* _TASK DESCRIPTION_: Reproduce exactly the lines below from the one containing "intranet. | + | | |" through the one containing "collega. | + | | |", including both, and nothing else.

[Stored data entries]
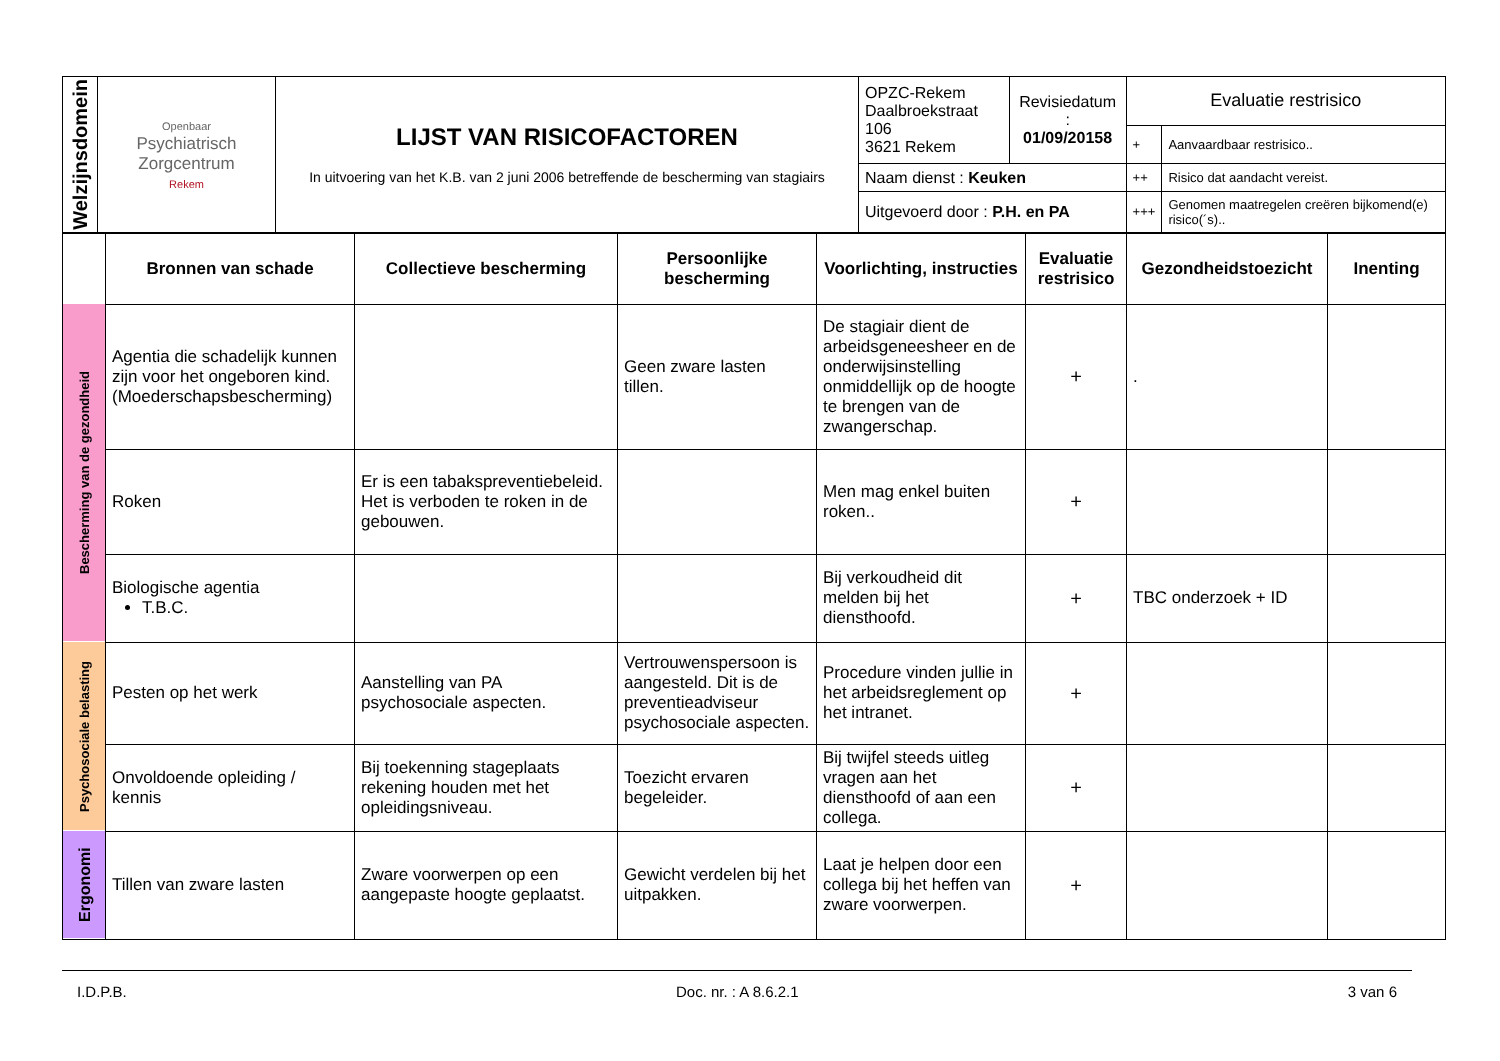| Welzijnsdomein | Openbaar Psychiatrisch Zorgcentrum Rekem | LIJST VAN RISICOFACTOREN In uitvoering van het K.B. van 2 juni 2006 betreffende de bescherming van stagiairs | OPZC-Rekem Daalbroekstraat 106 3621 Rekem | Revisiedatum : 01/09/20158 | Evaluatie restrisico | |
| | | | | | + | Aanvaardbaar restrisico.. |
| | | | Naam dienst : Keuken | | ++ | Risico dat aandacht vereist. |
| | | | Uitgevoerd door : P.H. en PA | | +++ | Genomen maatregelen creëren bijkomend(e) risico(´s).. |
| | Bronnen van schade | Collectieve bescherming | Persoonlijke bescherming | Voorlichting, instructies | Evaluatie restrisico | Gezondheidstoezicht | Inenting |
| --- | --- | --- | --- | --- | --- | --- | --- |
| Bescherming van de gezondheid | Agentia die schadelijk kunnen zijn voor het ongeboren kind. (Moederschapsbescherming) | | Geen zware lasten tillen. | De stagiair dient de arbeidsgeneesheer en de onderwijsinstelling onmiddellijk op de hoogte te brengen van de zwangerschap. | + | . | |
| | Roken | Er is een tabakspreventiebeleid. Het is verboden te roken in de gebouwen. | | Men mag enkel buiten roken.. | + | | |
| | Biologische agentia T.B.C. | | | Bij verkoudheid dit melden bij het diensthoofd. | + | TBC onderzoek + ID | |
| Psychosociale belasting | Pesten op het werk | Aanstelling van PA psychosociale aspecten. | Vertrouwenspersoon is aangesteld. Dit is de preventieadviseur psychosociale aspecten. | Procedure vinden jullie in het arbeidsreglement op het intranet. | + | | |
| | Onvoldoende opleiding / kennis | Bij toekenning stageplaats rekening houden met het opleidingsniveau. | Toezicht ervaren begeleider. | Bij twijfel steeds uitleg vragen aan het diensthoofd of aan een collega. | + | | |
| Ergonomi | Tillen van zware lasten | Zware voorwerpen op een aangepaste hoogte geplaatst. | Gewicht verdelen bij het uitpakken. | Laat je helpen door een collega bij het heffen van zware voorwerpen. | + | | |
I.D.P.B. Doc. nr. : A 8.6.2.1 3 van 6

* _ANSWER SECTION_:
| Psychosociale belasting | Pesten op het werk | Aanstelling van PA psychosociale aspecten. | Vertrouwenspersoon is aangesteld. Dit is de preventieadviseur psychosociale aspecten. | Procedure vinden jullie in het arbeidsreglement op het intranet. | + | | |
| | Onvoldoende opleiding / kennis | Bij toekenning stageplaats rekening houden met het opleidingsniveau. | Toezicht ervaren begeleider. | Bij twijfel steeds uitleg vragen aan het diensthoofd of aan een collega. | + | | |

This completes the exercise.